Operating with two deputies in his organizational structure -- one Army and one Navy -- is a new concept, Wood acknowledged.
“It’s different than the doctrine I have grown up with, but it has a lot of advantages and potential,” he said.
Much of the potential of joint basing will come in savings on contracts for services such ground maintenance and snow removal, Wood said. In addition, the joint base’s contracting workforce can operate more efficiently -- and presumably, more cost-effectively -- by awarding and managing a single contract for each service, rather than three.
“As we combine things, it is common sense to assume that we are going to have savings here, so we will continue down that path,” Poth said.
Wood said he is looking forward to seeing those cost savings, but that he knows they won’t be realized fully until contracts already in place expire and can be renegotiated. Meanwhile, he added, he plans to continue looking across the joint base structure to identify other ways to streamline operations and make them more efficient.
Wood and his leadership team say they are already seeing some of the other benefits of joint basing. The gates that once divided the installations are gone, enabling Airmen, Soldiers, Sailors -- as well as Marines and Coast Guard members who have activities here -- to move freely around the joint base.
As they do so, they interact regularly, sharing everything from training facilities to housing, dining halls and morale, welfare and recreation activities.
Air Force Brig. Gen. William Bender, commander of the Air Force Expeditionary Center here, said that pays off in mission readiness.
“One of those benefits is the ability to rapidly and effectively integrate into joint environments when we deploy or when we are assigned to support missions both stateside and abroad,” he said. “Because we have the benefit of living and working in an integrated environment, we naturally ‘learn the language’ of our service counterparts and we learn what the other services bring to the fight, wherever that fight may be.”

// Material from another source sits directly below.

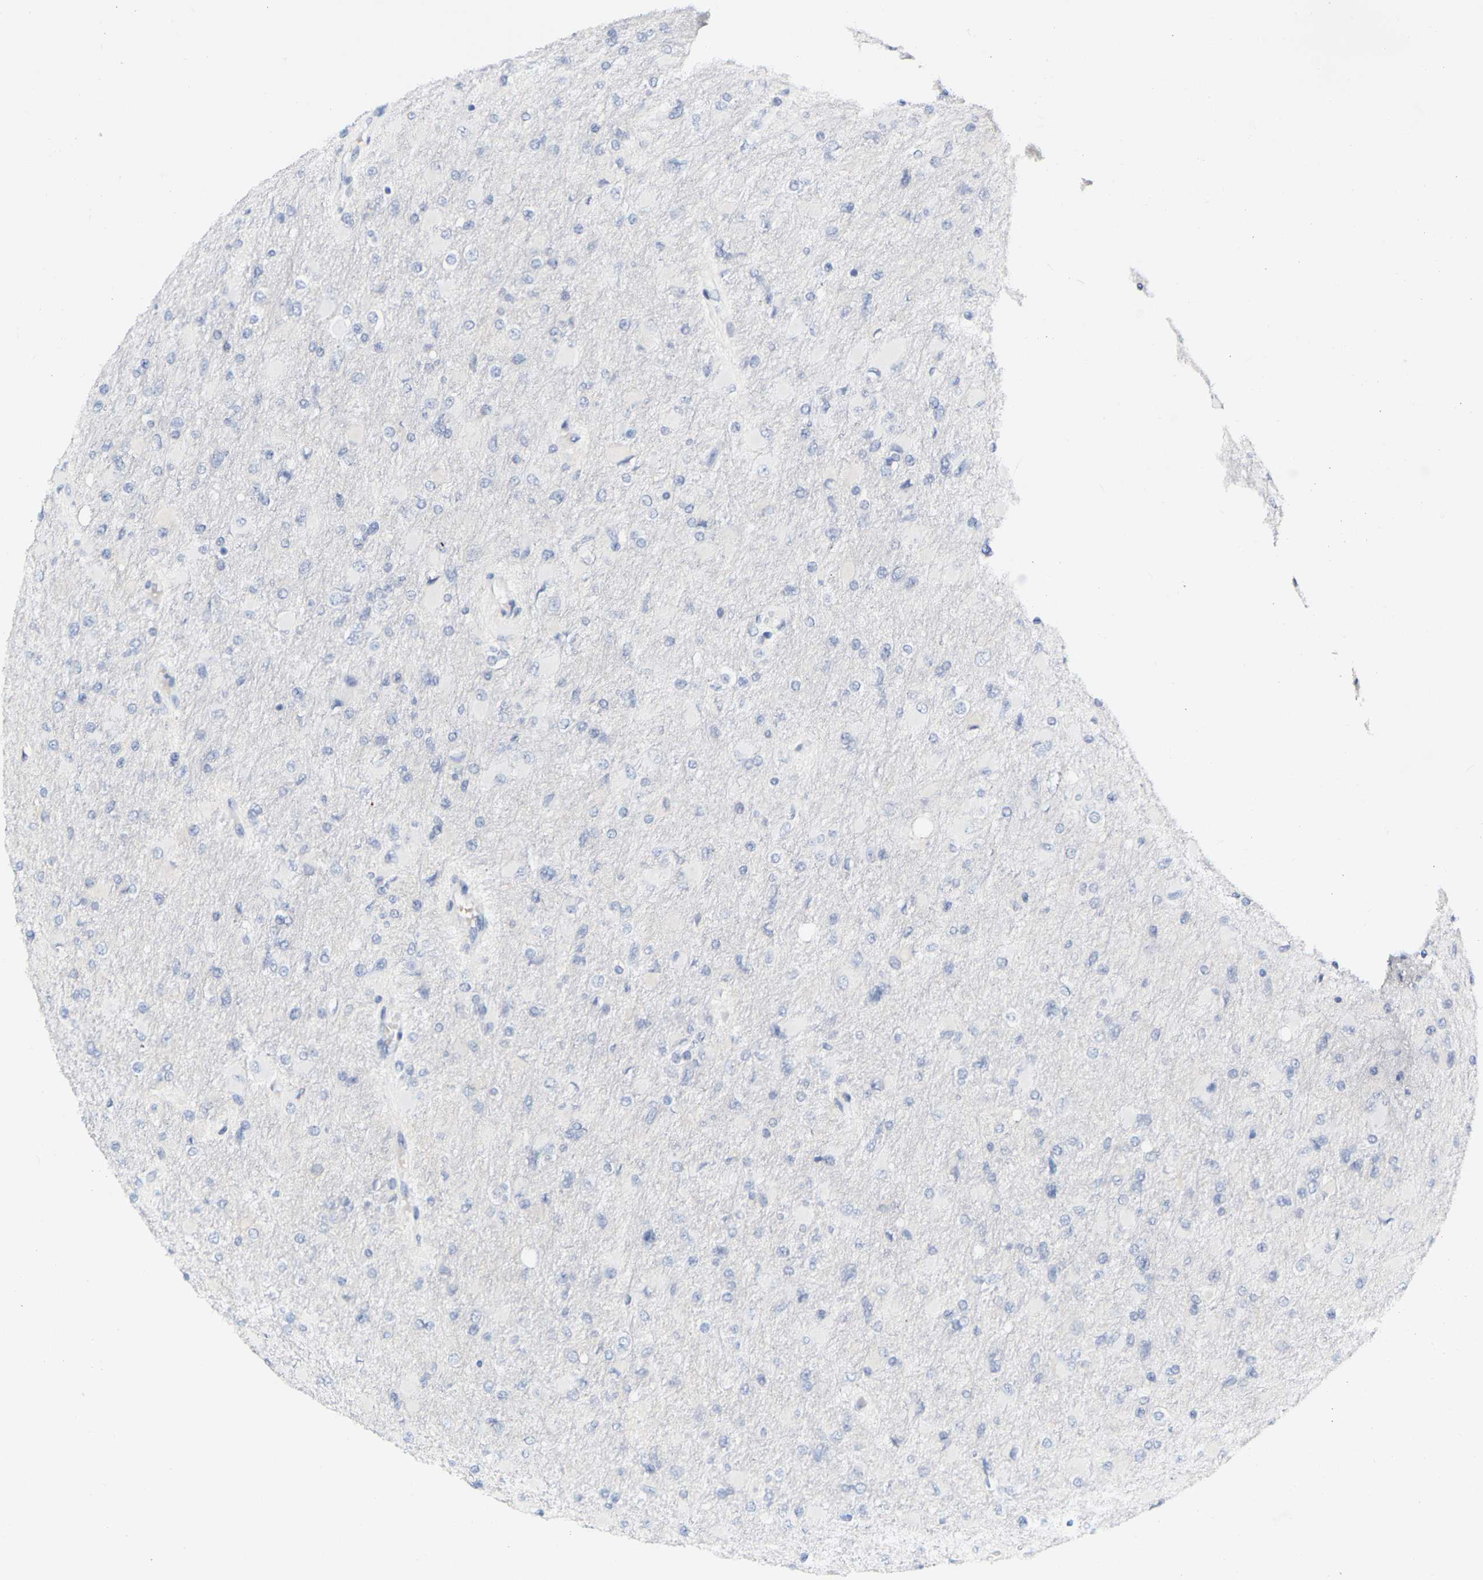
{"staining": {"intensity": "negative", "quantity": "none", "location": "none"}, "tissue": "glioma", "cell_type": "Tumor cells", "image_type": "cancer", "snomed": [{"axis": "morphology", "description": "Glioma, malignant, High grade"}, {"axis": "topography", "description": "Cerebral cortex"}], "caption": "The image displays no significant positivity in tumor cells of glioma.", "gene": "GNAS", "patient": {"sex": "female", "age": 36}}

But getting to that point wasn’t without its challenges, Poth conceded.
He remembered the angst some experienced during the transition and the town hall meetings the leadership regularly held to allay fears and clear up misconceptions.

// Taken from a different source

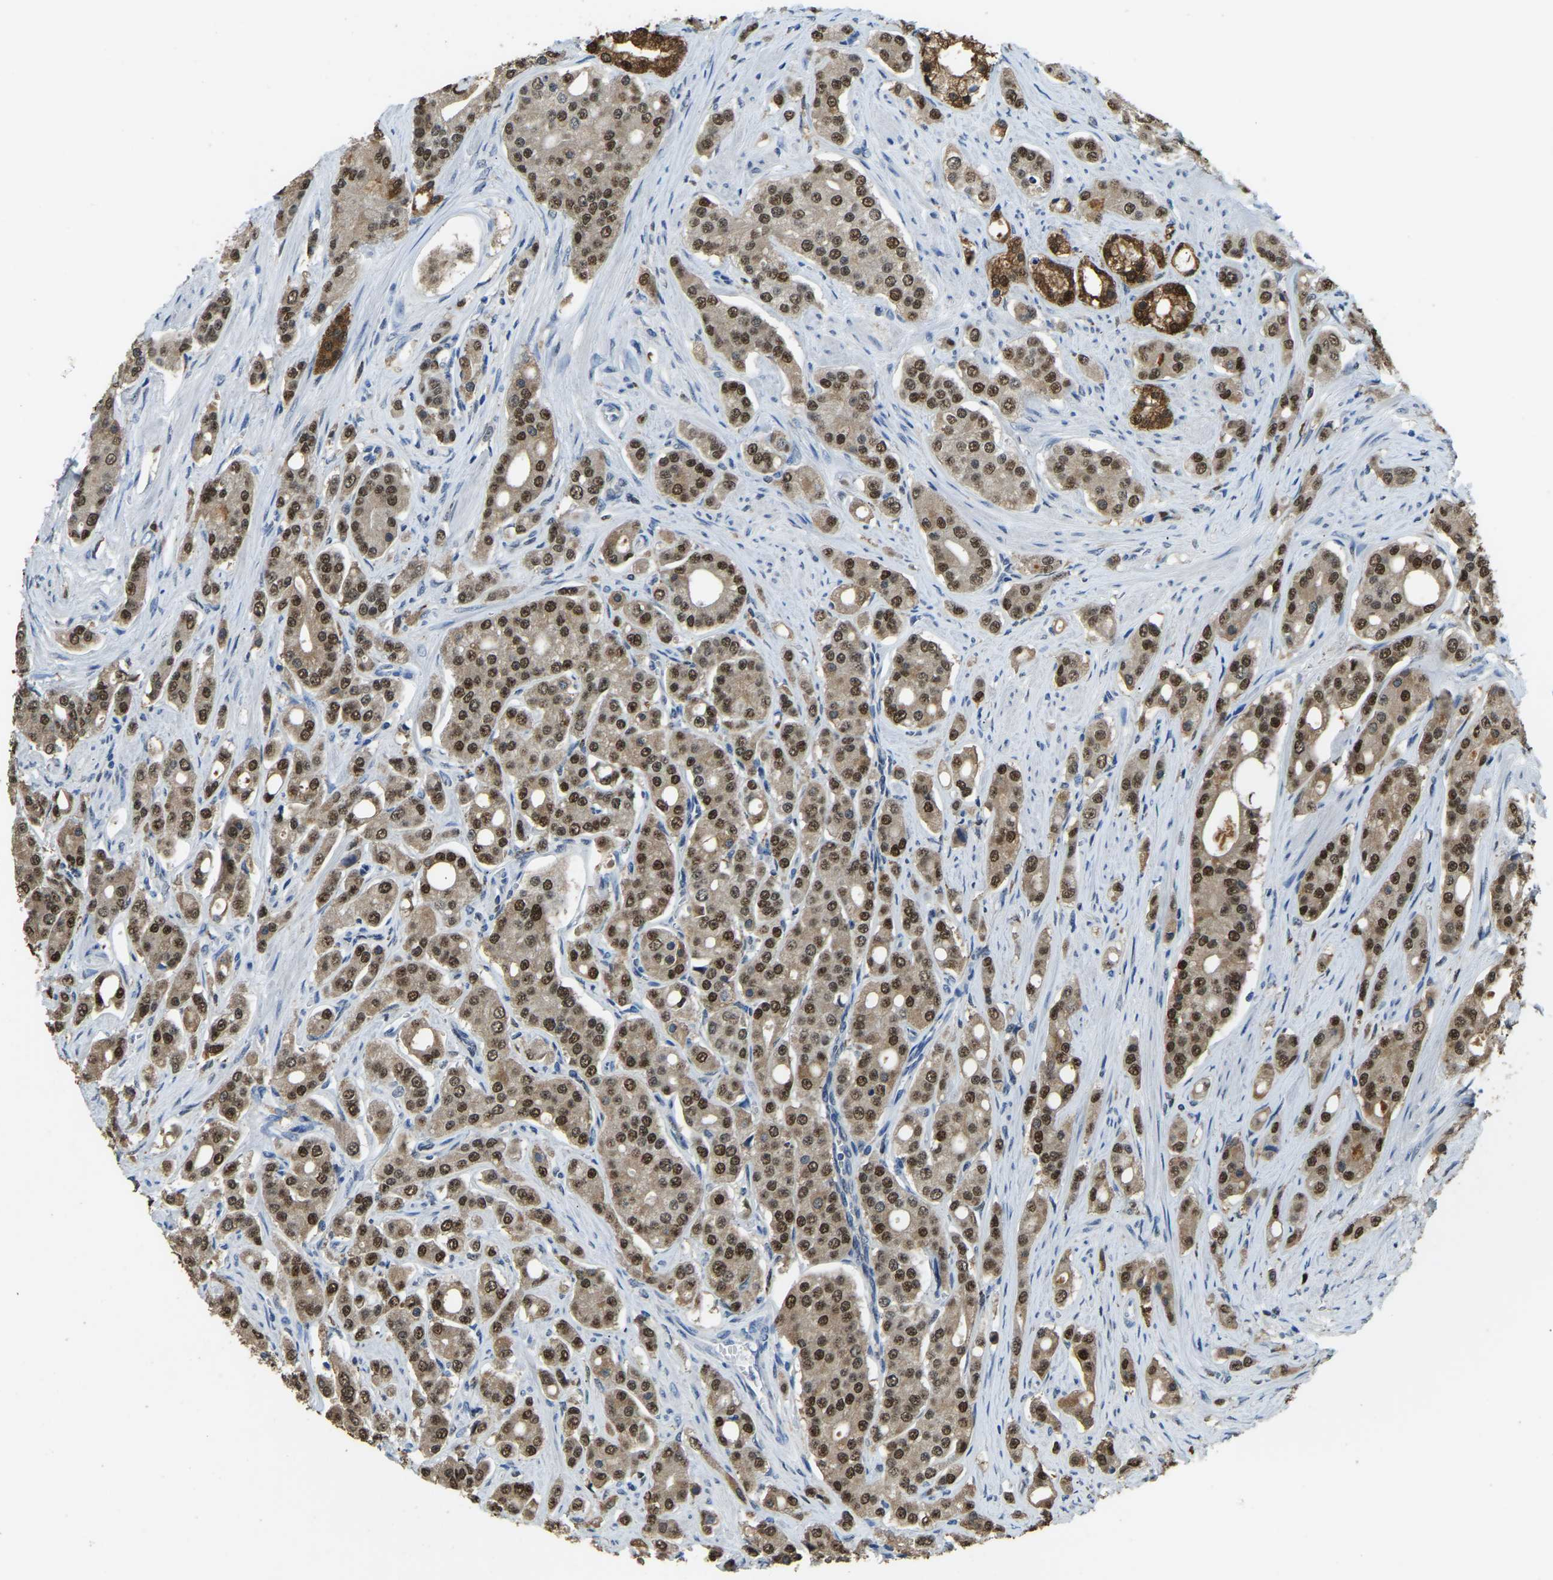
{"staining": {"intensity": "strong", "quantity": ">75%", "location": "cytoplasmic/membranous,nuclear"}, "tissue": "prostate cancer", "cell_type": "Tumor cells", "image_type": "cancer", "snomed": [{"axis": "morphology", "description": "Adenocarcinoma, High grade"}, {"axis": "topography", "description": "Prostate"}], "caption": "Immunohistochemistry histopathology image of neoplastic tissue: human prostate cancer (adenocarcinoma (high-grade)) stained using IHC exhibits high levels of strong protein expression localized specifically in the cytoplasmic/membranous and nuclear of tumor cells, appearing as a cytoplasmic/membranous and nuclear brown color.", "gene": "NANS", "patient": {"sex": "male", "age": 71}}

To Poth’s surprise, some of the workers who took the merger the hardest were long-time Army and Navy civilian employees with strong loyalties to their services.
Installation leaders, led at the time by Air Force Brig. Gen. Gina Grosso, the first joint base commander, planned an elaborate and all-inclusive ceremony to officially stand up the joint base. Members of Congress, local mayors and current and past commanders from the three installations participated as a joint color guard marched, a tri-service team sang the national anthem and a band played a medley of the military service songs.
“As we mark this day, we want to welcome the newest members of our joint base team,” Poth said during the ceremony, recognizing the role the different services contribute to national defense with their active and reserve components and civilian workforces.
“Today is a day long in coming,” Poth said. “Together, we all join forces to become America’s premier joint war fighting base, capable of projecting air, land or sea power worldwide.”
Civilian employees from Fort Dix and Lakehurst formed up on the flight line, where each was inducted into the Department of the Air Force and presented an Air Force pin. After the ceremony, they returned to their work stations to find a letter from Grosso, personally welcoming them to the Air Force and the joint team.
Looking back over the consolidation during a Defense Department joint basing program management review conference in February, Grosso discussed the challenges of integrating support structures, but also the benefits of bringing the separate military cultures together at Joint Base McGuire-Dix-Lakehurst.
“You cannot calculate the takeaway from your military members living together and training together,” she said during the forum in Washington. “It’s a benefit you just can’t quantify.”